Un importante passaggio è la scelta di Michael Makwayiba, leader del National Education Health & Allied Workers Union (NEHAWU) del Sud Africa, come del Presidente della FSM. Il Segretario Generale Mavrikos, ha posto come obiettivo del prossimo Congresso la necessità di rinnovare i gruppi dirigenti e in particolar modo la presenza delle compagne e dei quadri militanti provenienti da paesi e continenti come Africa e Asia. Il congresso oltre all’elezione del Segretario Generale e del Presidente ha eletto il nuovo Consiglio Presidenziale, che in virtù della crescita della FSM è stato allargato a 47 membri, tra questi Pierpaolo Leonardi, un voto che testimonia il riconoscimento per il lavoro svolto dall’USB.


La delegazione italiana, composta dall’ufficio internazionale dell’USB, ha partecipato attivamente ai lavori congressuali, con gli interventi di Pierpaolo Leonardi come Segretario della TUI Public Services mondiale, di Rita Martufi in qualità di rappresentante della FSM presso la FAO e di Cinzia Della porta, intervenuta a nome dell’Unione Sindacale di Base. Molte delegazioni ci hanno espresso solidarietà per l’omicidio di Abdel Salam El Danaf assassinato durante un picchetto alla GLS di Piacenza. La nostra delegazione ha preso parte ai lavori della commissione politica e alle riunioni TUI Public Services e della TUI Transport/TLC/Communication and Fishery.

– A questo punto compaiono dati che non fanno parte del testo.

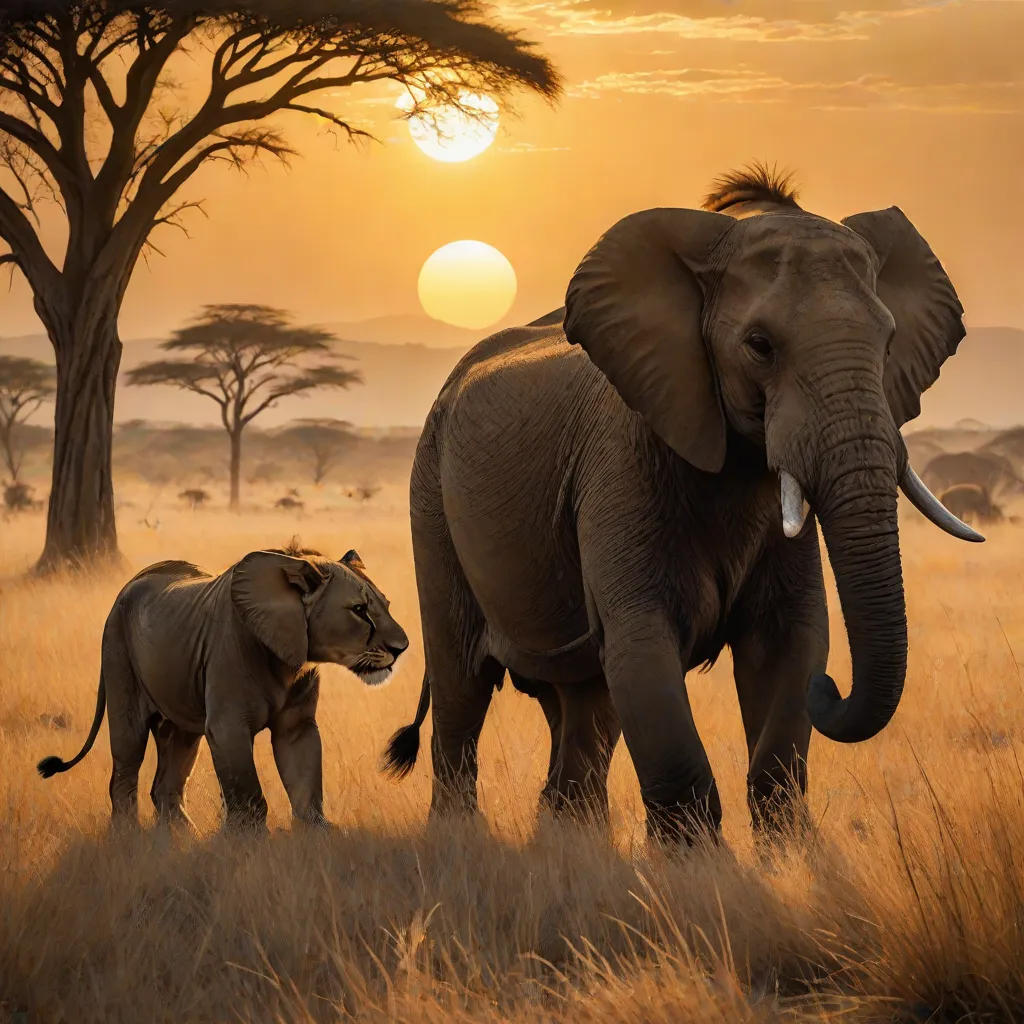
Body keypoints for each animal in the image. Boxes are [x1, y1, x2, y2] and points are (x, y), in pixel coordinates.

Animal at [38, 547, 408, 831]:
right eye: (359, 610)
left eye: (386, 605)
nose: (401, 648)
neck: (285, 661)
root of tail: (129, 584)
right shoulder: (227, 726)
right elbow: (248, 794)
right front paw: (247, 845)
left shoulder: (297, 726)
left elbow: (305, 785)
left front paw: (317, 836)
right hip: (122, 680)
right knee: (125, 770)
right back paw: (127, 837)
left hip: (182, 723)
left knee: (166, 784)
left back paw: (183, 837)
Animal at [382, 165, 981, 844]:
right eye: (759, 345)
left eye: (887, 343)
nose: (830, 691)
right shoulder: (621, 465)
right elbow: (644, 645)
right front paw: (698, 864)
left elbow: (792, 642)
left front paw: (789, 855)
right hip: (430, 494)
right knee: (462, 680)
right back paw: (462, 837)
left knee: (583, 700)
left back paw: (572, 838)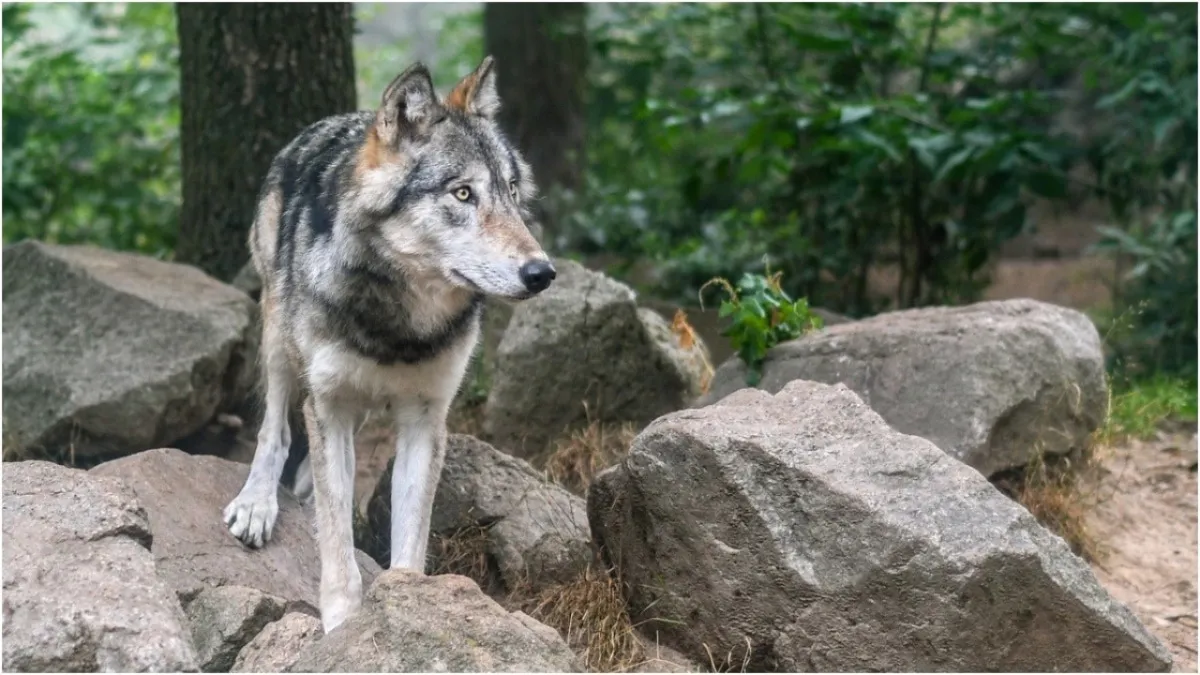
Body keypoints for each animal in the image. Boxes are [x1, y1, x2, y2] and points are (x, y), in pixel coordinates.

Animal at [222, 56, 555, 633]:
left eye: (513, 192)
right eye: (462, 193)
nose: (543, 273)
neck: (401, 326)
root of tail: (332, 121)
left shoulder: (426, 418)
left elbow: (408, 539)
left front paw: (408, 608)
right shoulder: (328, 404)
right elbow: (338, 544)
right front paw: (342, 625)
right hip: (279, 336)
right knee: (275, 430)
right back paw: (258, 501)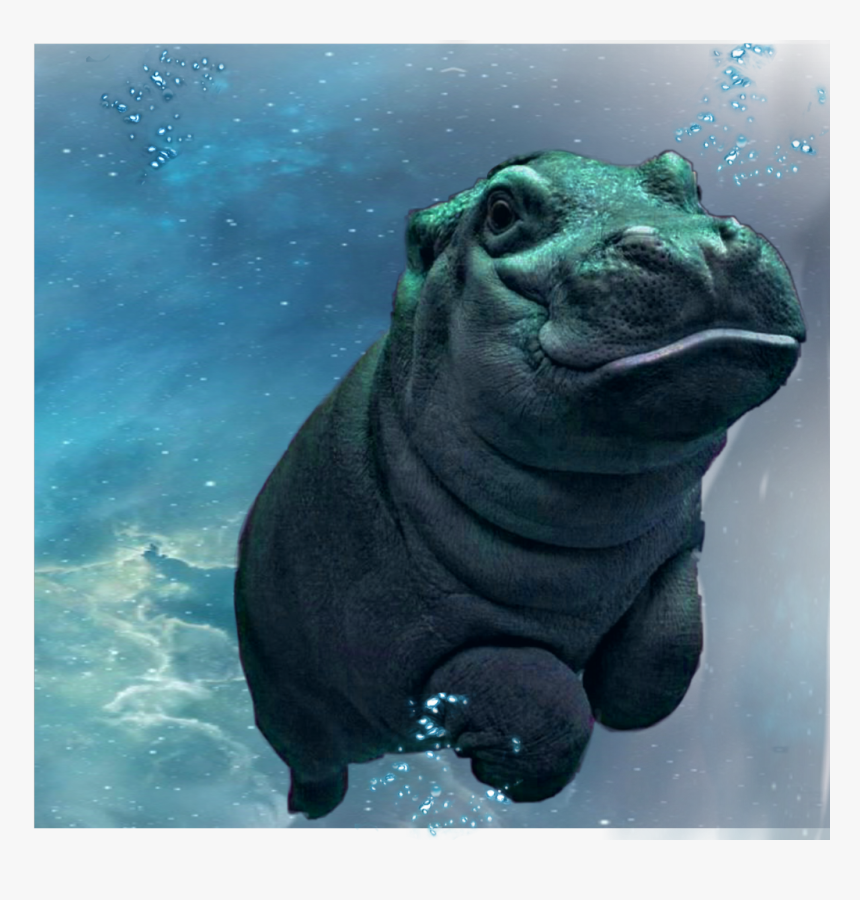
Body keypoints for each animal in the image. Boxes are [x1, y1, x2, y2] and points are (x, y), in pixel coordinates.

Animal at [234, 149, 805, 819]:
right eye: (502, 211)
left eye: (685, 177)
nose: (696, 244)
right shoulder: (409, 653)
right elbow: (544, 698)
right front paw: (499, 765)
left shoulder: (675, 549)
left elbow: (668, 647)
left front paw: (617, 700)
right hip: (288, 707)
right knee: (315, 760)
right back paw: (311, 809)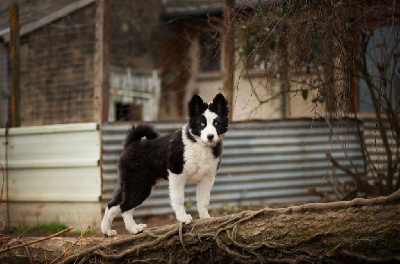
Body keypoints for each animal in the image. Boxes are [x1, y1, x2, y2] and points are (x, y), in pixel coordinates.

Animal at [101, 94, 228, 236]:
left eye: (216, 123)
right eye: (202, 124)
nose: (210, 136)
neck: (199, 145)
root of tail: (131, 144)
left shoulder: (207, 178)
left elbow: (204, 200)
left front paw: (205, 218)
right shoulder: (177, 174)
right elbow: (178, 199)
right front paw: (183, 218)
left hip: (130, 183)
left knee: (112, 204)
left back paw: (107, 231)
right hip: (139, 183)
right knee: (124, 206)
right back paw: (134, 229)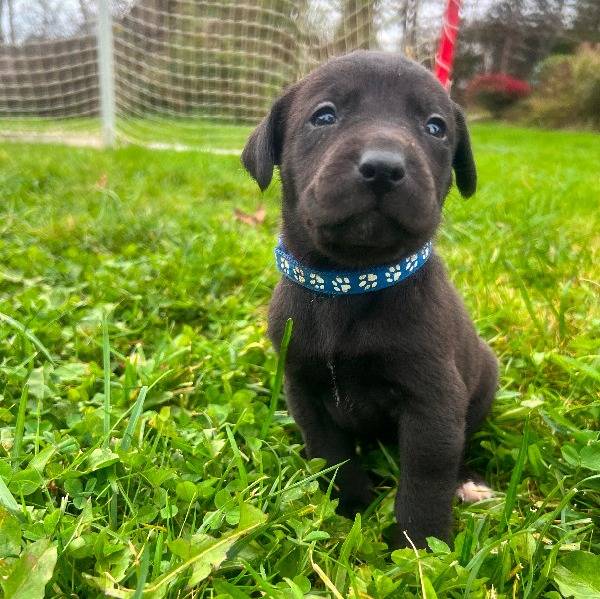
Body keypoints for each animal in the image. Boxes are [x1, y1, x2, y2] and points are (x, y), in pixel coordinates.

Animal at [239, 50, 496, 548]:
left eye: (435, 127)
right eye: (324, 116)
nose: (383, 167)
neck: (349, 282)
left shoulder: (433, 401)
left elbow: (426, 475)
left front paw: (419, 544)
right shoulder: (303, 390)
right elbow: (332, 454)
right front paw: (350, 508)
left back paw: (468, 483)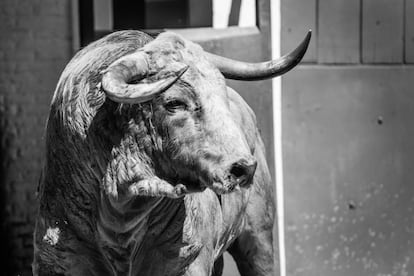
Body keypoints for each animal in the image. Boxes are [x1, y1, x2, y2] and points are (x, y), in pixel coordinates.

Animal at [33, 30, 310, 276]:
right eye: (174, 102)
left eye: (220, 96)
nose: (244, 168)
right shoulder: (56, 262)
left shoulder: (186, 262)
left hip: (258, 239)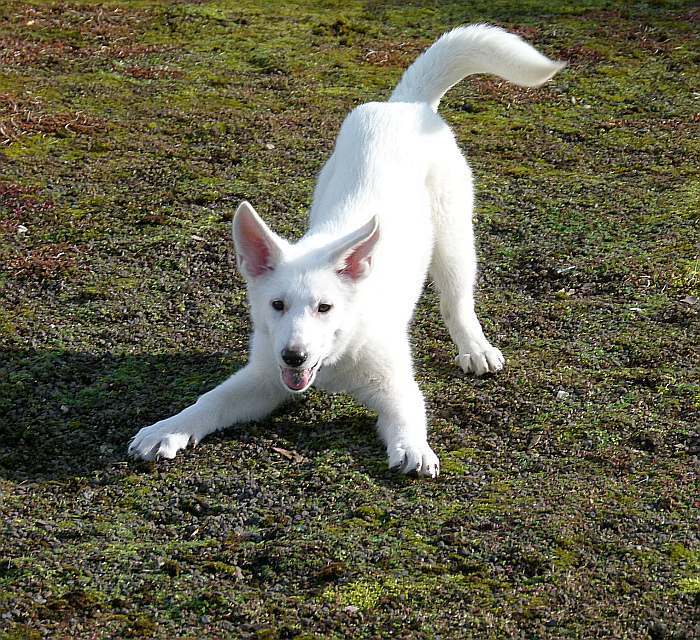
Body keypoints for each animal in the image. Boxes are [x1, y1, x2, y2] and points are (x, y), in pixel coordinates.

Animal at [129, 23, 564, 476]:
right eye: (277, 305)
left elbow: (409, 412)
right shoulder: (264, 378)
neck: (336, 356)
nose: (295, 356)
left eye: (325, 308)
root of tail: (407, 106)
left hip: (454, 239)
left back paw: (475, 348)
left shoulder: (395, 383)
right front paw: (167, 429)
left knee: (457, 303)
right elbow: (210, 400)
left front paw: (414, 447)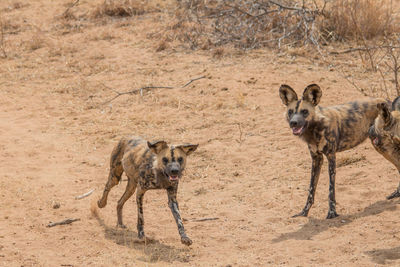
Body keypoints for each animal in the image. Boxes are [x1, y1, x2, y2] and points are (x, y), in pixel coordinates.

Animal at [278, 84, 384, 220]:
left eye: (305, 111)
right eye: (290, 112)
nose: (293, 123)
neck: (315, 130)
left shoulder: (331, 157)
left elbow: (331, 190)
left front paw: (332, 212)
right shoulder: (316, 159)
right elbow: (311, 190)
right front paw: (304, 212)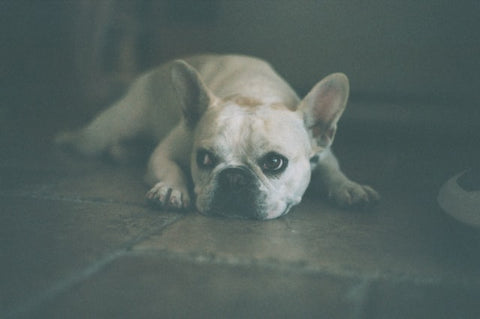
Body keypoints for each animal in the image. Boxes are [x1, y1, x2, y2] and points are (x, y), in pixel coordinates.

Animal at [55, 55, 378, 220]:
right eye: (204, 158)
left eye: (275, 162)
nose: (234, 176)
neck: (253, 94)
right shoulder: (166, 151)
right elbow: (169, 166)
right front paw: (172, 189)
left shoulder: (324, 153)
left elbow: (333, 172)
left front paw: (350, 188)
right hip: (106, 130)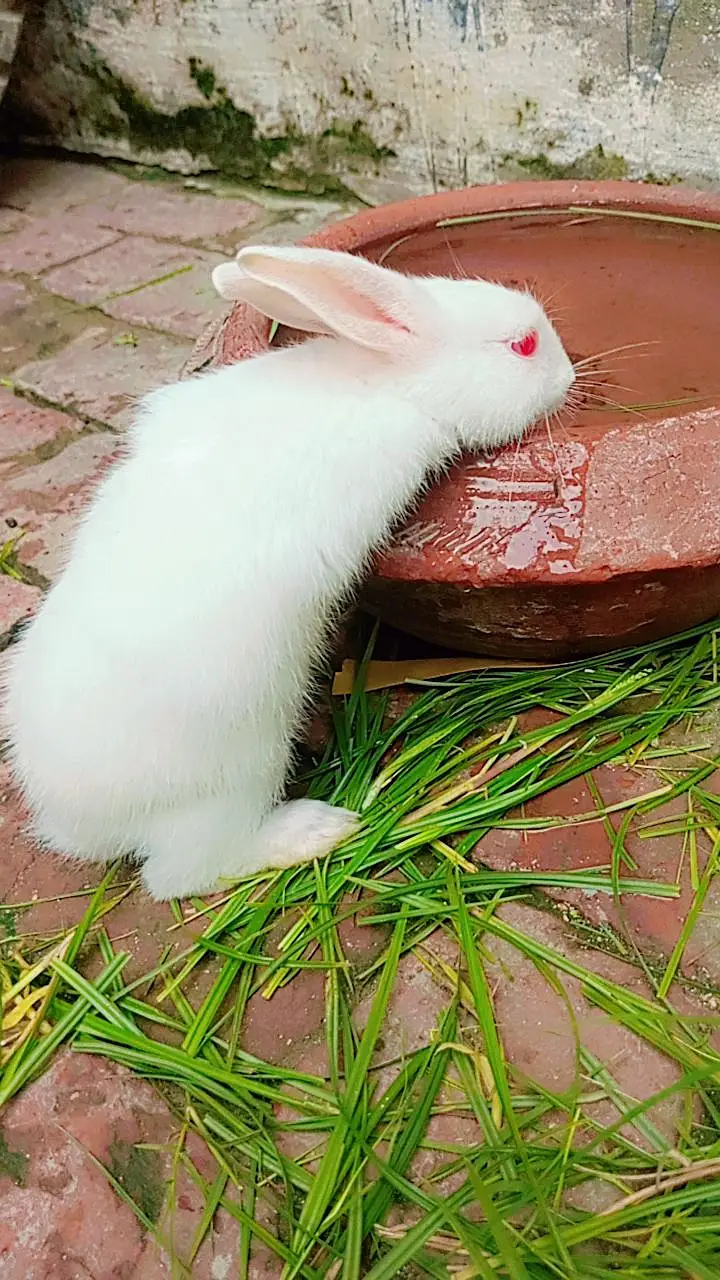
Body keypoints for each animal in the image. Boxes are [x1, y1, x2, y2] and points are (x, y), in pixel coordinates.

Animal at [3, 244, 575, 900]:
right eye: (524, 346)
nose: (569, 376)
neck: (383, 376)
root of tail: (73, 821)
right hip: (235, 774)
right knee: (183, 873)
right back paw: (316, 830)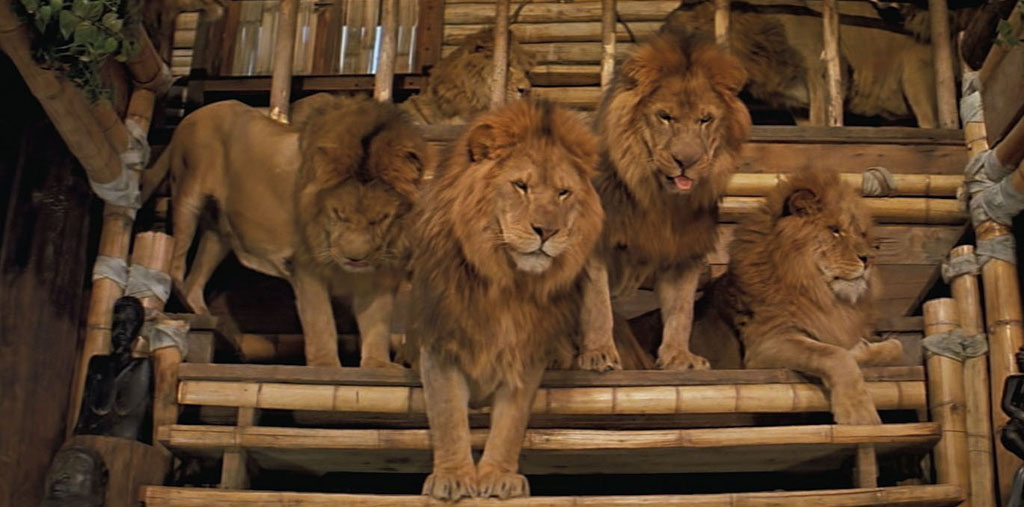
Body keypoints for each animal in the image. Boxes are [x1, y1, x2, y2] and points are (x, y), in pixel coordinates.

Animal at [140, 96, 426, 367]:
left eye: (380, 219)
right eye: (338, 214)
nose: (354, 259)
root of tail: (191, 115)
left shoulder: (379, 276)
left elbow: (376, 324)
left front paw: (378, 364)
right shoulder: (305, 265)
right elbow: (320, 321)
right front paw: (325, 365)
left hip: (218, 233)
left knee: (195, 279)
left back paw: (205, 315)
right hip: (188, 195)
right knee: (177, 264)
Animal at [409, 100, 603, 501]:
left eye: (563, 193)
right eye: (521, 186)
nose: (547, 231)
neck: (507, 285)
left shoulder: (525, 352)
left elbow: (511, 423)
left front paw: (498, 477)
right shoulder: (441, 343)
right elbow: (448, 415)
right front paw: (453, 477)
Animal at [577, 29, 751, 372]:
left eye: (705, 119)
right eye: (665, 117)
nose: (686, 161)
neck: (658, 200)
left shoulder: (684, 251)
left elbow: (681, 310)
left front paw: (678, 356)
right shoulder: (594, 246)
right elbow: (597, 304)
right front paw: (599, 353)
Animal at [690, 168, 904, 424]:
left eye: (861, 233)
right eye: (835, 230)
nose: (869, 259)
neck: (820, 293)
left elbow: (897, 348)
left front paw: (861, 350)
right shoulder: (766, 345)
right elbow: (834, 354)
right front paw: (858, 413)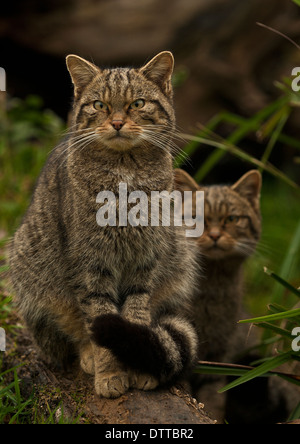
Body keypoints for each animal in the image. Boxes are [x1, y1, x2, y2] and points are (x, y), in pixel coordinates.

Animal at [8, 52, 198, 398]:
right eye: (100, 105)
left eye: (137, 103)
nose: (118, 122)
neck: (124, 178)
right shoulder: (90, 266)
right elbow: (99, 318)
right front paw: (110, 373)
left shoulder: (145, 262)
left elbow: (136, 317)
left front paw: (138, 366)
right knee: (71, 339)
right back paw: (89, 357)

Il Congresso della FSM ha coinciso con lo sciopero del 7 ottobre proclamato dal COSATU il sindacato sudafricano che ha ospitato i lavori congressuali, e si concluso l’8 ottobre con un corteo colorato dalle bandiere delle delegazioni internazionali che ha sfilato per le vie di Durban accompagnato dagli slogan e dai canti di centinai di lavoratori sudafricani.


Con il diciassettesimo congresso la FSM manda un segnale importante ai lavoratori dei diversi paesi, l’idea dell’organizzazione, del confronto e della solidarietà internazionale sono le direttrici su cui lavorare per fare fronte alla frammentazione imposta dall’organizzazione del lavoro internazionale e all’egemonia culturale del capitalismo.